HONOLULU — Gov. David Ige on Wednesday said that starting Aug. 1, travelers arriving from out of state may bypass a 14-day quarantine requirement if they test negative for COVID-19.
Since late March, Hawaii has been requiring travelers from outside the islands to stay in their hotel rooms or homes for two weeks to prevent the spread of the coronavirus. The move has helped keep disease numbers down, but has also contributed to the collapse of the tourism industry and sent unemployment soaring.
The plan is modeled after Alaska’s, which allows travelers to avoid quarantine if they take a test within 72 hours before arrival and test negative. If the test result is not available by the time a traveler lands, they must stay in quarantine until the result comes in.
Ige hasn’t yet set a time limit for when the tests will need to be done, but he said 72 hours was reasonable.
The governor said the tests, along with screening passengers for high temperatures and virus symptoms when they arrive, were part of a multi-layered approach to preventing the disease’s spread.
“People do need to get back to work, but it must be done in a manner that protects the health of our community,” Ige said at a news conference.
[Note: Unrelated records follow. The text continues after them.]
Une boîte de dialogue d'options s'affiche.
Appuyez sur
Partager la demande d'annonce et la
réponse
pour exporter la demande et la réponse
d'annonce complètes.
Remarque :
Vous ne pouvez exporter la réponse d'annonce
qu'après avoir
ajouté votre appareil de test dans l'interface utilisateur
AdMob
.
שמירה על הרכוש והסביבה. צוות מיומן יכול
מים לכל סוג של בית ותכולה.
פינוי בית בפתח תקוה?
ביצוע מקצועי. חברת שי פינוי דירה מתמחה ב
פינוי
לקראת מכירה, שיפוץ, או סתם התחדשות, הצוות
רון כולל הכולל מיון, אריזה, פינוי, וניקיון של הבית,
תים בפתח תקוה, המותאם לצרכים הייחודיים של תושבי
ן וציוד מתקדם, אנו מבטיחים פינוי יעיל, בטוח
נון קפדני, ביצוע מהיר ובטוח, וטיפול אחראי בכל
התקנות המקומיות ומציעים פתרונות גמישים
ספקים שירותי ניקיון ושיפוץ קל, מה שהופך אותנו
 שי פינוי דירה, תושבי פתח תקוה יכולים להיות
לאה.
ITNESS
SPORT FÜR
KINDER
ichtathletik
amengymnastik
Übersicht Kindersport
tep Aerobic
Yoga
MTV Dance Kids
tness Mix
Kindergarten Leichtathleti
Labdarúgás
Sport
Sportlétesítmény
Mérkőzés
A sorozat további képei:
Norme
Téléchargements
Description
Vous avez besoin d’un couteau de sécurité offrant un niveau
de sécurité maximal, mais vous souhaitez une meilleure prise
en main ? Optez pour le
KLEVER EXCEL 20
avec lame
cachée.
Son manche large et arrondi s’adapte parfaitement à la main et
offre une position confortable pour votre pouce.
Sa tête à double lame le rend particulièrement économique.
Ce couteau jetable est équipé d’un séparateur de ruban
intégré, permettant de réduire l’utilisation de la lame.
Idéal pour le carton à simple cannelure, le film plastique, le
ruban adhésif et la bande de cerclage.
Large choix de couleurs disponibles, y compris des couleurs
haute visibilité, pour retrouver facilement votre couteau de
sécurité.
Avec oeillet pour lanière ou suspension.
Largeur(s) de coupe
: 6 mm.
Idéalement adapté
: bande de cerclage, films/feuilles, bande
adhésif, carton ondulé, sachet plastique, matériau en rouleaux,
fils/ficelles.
Ige said he expected the number of coronavirus cases to increase, but that Hawaii has boosted its testing and contact tracing capacity to enable it to respond. He said the state may have to reinstate the 14-day quarantine requirement for all arriving travelers if Hawaii were to experience a doubling of new cases each week for a four week period.
Ige said Hawaii continues to discuss establishing “travel bubbles” with Japan, South Korea, Australia and New Zealand that would open up travel between the islands and these countries that all have low infection rates. One of the challenges of doing so, he said, was that the virus continues to increase virtually uncontrolled in other parts of the United States. Ige said Hawaii would have to get the countries to view Hawaii differently from other states in the U.S. to be able to set up these travel bubbles. He said Hawaii has initiated discussions with the State Department and these other countries.
The number of travelers to the islands began to decline sharply in early March as the disease spread across the world. But the tourist count shriveled to just a few hundred per day after the governor imposed the quarantine requirement on March 26.
In April, 4,564 travelers arrived in Hawaii by plane, down from 856,250 during the same month last year. Hotels across the state have temporarily closed, laying off housekeepers and bellhops. Hawaii’s unemployment rate hit 22.6% in May, second only to Nevada.
The quarantine has helped control the disease, giving Hawaii the lowest per capita infection rate of any state. As of Wednesday, the islands have had 835 cases and 17 deaths since the start of the outbreak.